Directions for this task
Return the listing's lines from the line with "verstand gebruiken bij" to the line with "dell’individuo in base al", inclusive, reproducing them verbatim. Leave the pictures out.

Stored data entries
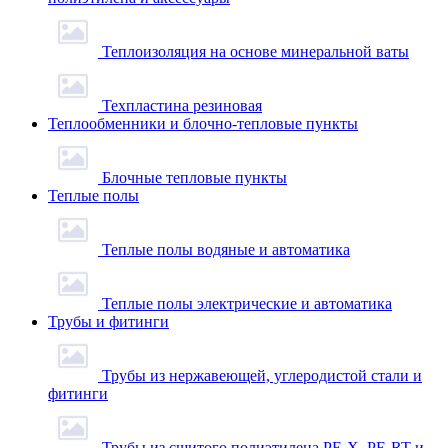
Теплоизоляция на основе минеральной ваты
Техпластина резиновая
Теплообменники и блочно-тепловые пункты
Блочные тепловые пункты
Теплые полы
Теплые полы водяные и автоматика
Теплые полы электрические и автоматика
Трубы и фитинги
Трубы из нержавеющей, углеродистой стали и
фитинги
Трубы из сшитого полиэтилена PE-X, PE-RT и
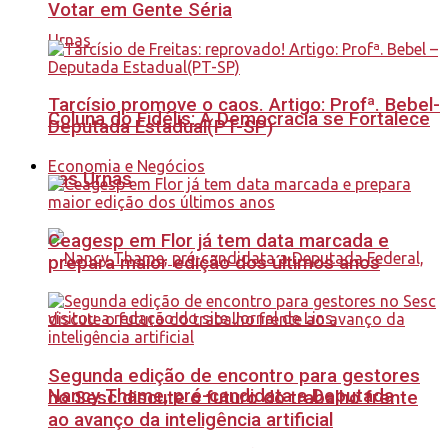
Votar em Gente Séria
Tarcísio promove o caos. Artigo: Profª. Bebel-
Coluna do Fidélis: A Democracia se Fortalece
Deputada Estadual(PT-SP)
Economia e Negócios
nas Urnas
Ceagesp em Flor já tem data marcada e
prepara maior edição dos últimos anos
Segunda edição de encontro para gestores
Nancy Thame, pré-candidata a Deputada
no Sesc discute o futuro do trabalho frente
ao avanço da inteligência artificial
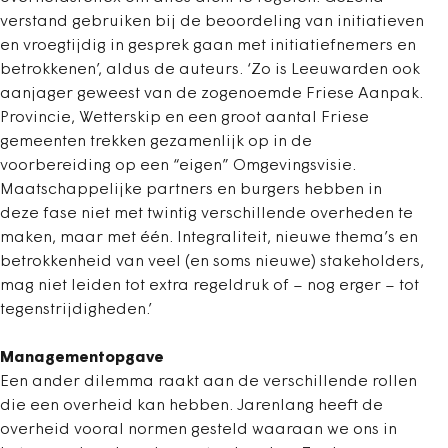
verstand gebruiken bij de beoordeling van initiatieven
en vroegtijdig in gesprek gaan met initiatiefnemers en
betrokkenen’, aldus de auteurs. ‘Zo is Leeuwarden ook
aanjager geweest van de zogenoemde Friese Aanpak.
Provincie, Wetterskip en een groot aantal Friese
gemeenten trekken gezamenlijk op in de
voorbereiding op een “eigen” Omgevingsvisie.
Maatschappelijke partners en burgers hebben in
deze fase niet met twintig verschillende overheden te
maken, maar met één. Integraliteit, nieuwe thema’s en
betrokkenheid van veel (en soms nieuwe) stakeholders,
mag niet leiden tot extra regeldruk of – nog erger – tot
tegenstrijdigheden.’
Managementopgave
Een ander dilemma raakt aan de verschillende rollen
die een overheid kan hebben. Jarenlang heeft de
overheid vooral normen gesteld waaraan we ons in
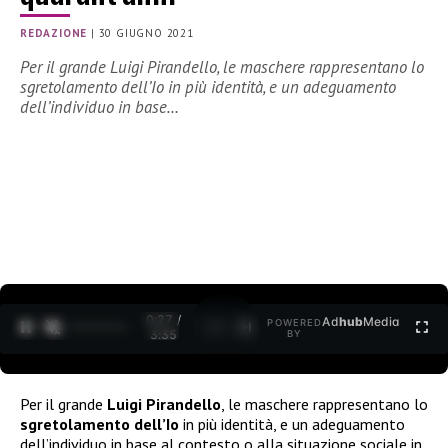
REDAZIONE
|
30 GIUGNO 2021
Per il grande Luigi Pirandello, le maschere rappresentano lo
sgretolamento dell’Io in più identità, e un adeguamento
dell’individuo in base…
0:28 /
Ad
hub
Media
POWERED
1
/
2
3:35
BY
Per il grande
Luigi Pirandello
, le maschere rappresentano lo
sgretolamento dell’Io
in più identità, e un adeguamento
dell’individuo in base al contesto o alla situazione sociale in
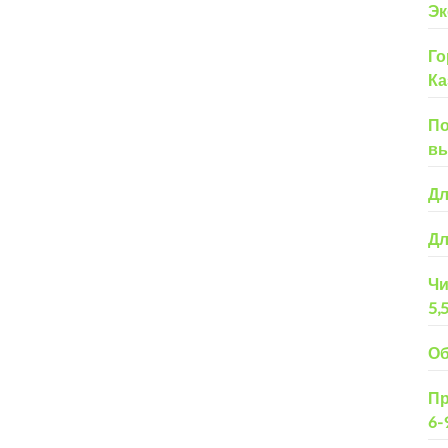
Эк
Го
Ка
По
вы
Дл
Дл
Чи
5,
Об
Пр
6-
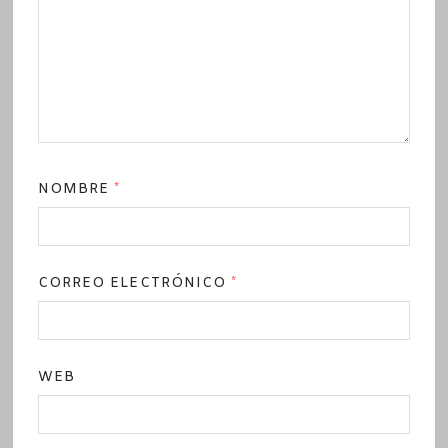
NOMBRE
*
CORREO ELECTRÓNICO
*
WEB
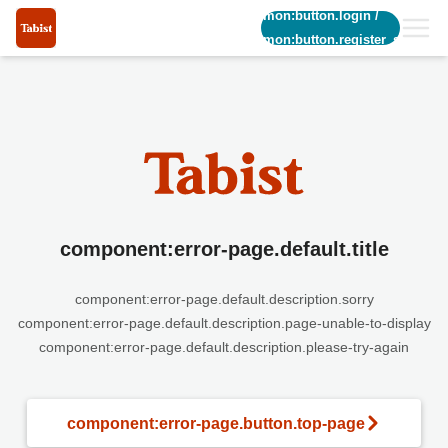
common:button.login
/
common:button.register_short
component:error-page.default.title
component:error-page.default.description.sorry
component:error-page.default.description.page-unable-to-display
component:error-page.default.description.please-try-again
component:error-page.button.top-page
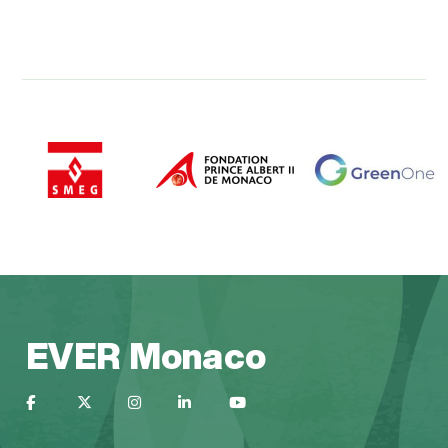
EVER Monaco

Exercise answer
verstand gebruiken bij de beoordeling van initiatieven
en vroegtijdig in gesprek gaan met initiatiefnemers en
betrokkenen’, aldus de auteurs. ‘Zo is Leeuwarden ook
aanjager geweest van de zogenoemde Friese Aanpak.
Provincie, Wetterskip en een groot aantal Friese
gemeenten trekken gezamenlijk op in de
voorbereiding op een “eigen” Omgevingsvisie.
Maatschappelijke partners en burgers hebben in
deze fase niet met twintig verschillende overheden te
maken, maar met één. Integraliteit, nieuwe thema’s en
betrokkenheid van veel (en soms nieuwe) stakeholders,
mag niet leiden tot extra regeldruk of – nog erger – tot
tegenstrijdigheden.’
Managementopgave
Een ander dilemma raakt aan de verschillende rollen
die een overheid kan hebben. Jarenlang heeft de
overheid vooral normen gesteld waaraan we ons in
REDAZIONE
|
30 GIUGNO 2021
Per il grande Luigi Pirandello, le maschere rappresentano lo
sgretolamento dell’Io in più identità, e un adeguamento
dell’individuo in base…
0:28 /
Ad
hub
Media
POWERED
1
/
2
3:35
BY
Per il grande
Luigi Pirandello
, le maschere rappresentano lo
sgretolamento dell’Io
in più identità, e un adeguamento
dell’individuo in base al contesto o alla situazione sociale in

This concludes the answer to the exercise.